Task requirements:
1. List every month of the year that the passage names, in the order each first appears.
2. Reproduce the passage verbatim, starting at the words "That Christmas we" and stopping after "March and December.".

“Tonight on the drive back to my sister’s, for one moment ... one brief moment, I actually thought about divorcing my husband. It was the only way I could think to stop his family from hurting me anymore.”
Had truuconfessions.com existed in 1994 that would have been my early morning Christmas confession.
That Christmas we had traveled 500 miles to spend time with our families. For two and a half years, we had lived in a neighboring state from where we grew up. We would fly back “home” often to visit family but that Christmas things were so different for us.
We had experienced several very sad and painful moments in 1994. In February 1994, after a one and a half of marriage, we happily decided it was time to start our family. But God had different plans for us. We suffered two first trimester miscarriages and one preterm birth that ended in death. Our son was born at twenty-one weeks in October of 1994. The miscarriages occurred in March and December.

Dataset records:
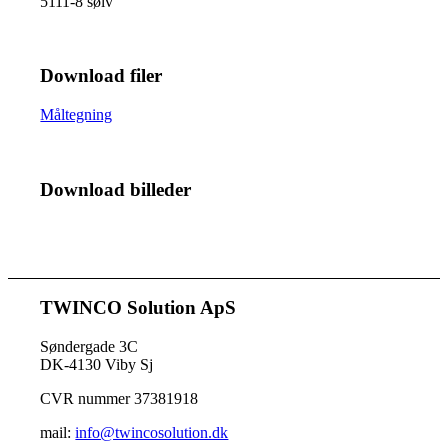
5111-8 sølv
Download filer
Måltegning
Download billeder
TWINCO Solution ApS
Søndergade 3C
DK-4130 Viby Sj
CVR nummer 37381918
mail:
info@twincosolution.dk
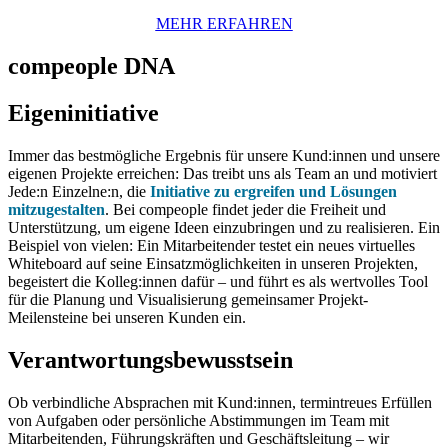
MEHR
ERFAHREN
compeople DNA
Eigeninitiative
Immer das bestmögliche Ergebnis für unsere Kund:innen und unsere
eigenen Projekte erreichen: Das treibt uns als Team an und motiviert
Jede:n Einzelne:n, die
Initiative zu ergreifen und Lösungen
mitzugestalten
. Bei compeople findet jeder die Freiheit und
Unterstützung, um eigene Ideen einzubringen und zu realisieren. Ein
Beispiel von vielen: Ein Mitarbeitender testet ein neues virtuelles
Whiteboard auf seine Einsatzmöglichkeiten in unseren Projekten,
begeistert die Kolleg:innen dafür – und führt es als wertvolles Tool
für die Planung und Visualisierung gemeinsamer Projekt-
Meilensteine bei unseren Kunden ein.
Verantwortungs­bewusstsein
Ob verbindliche Absprachen mit Kund:innen, termintreues Erfüllen
von Aufgaben oder persönliche Abstimmungen im Team mit
Mitarbeitenden, Führungskräften und Geschäftsleitung – wir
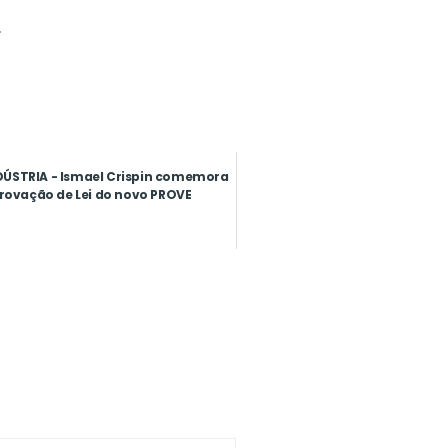
.
ÚSTRIA - Ismael Crispin comemora
rovação de Lei do novo PROVE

Responses per task:
1. February, October, March, December

2.
That Christmas we had traveled 500 miles to spend time with our families. For two and a half years, we had lived in a neighboring state from where we grew up. We would fly back “home” often to visit family but that Christmas things were so different for us.
We had experienced several very sad and painful moments in 1994. In February 1994, after a one and a half of marriage, we happily decided it was time to start our family. But God had different plans for us. We suffered two first trimester miscarriages and one preterm birth that ended in death. Our son was born at twenty-one weeks in October of 1994. The miscarriages occurred in March and December.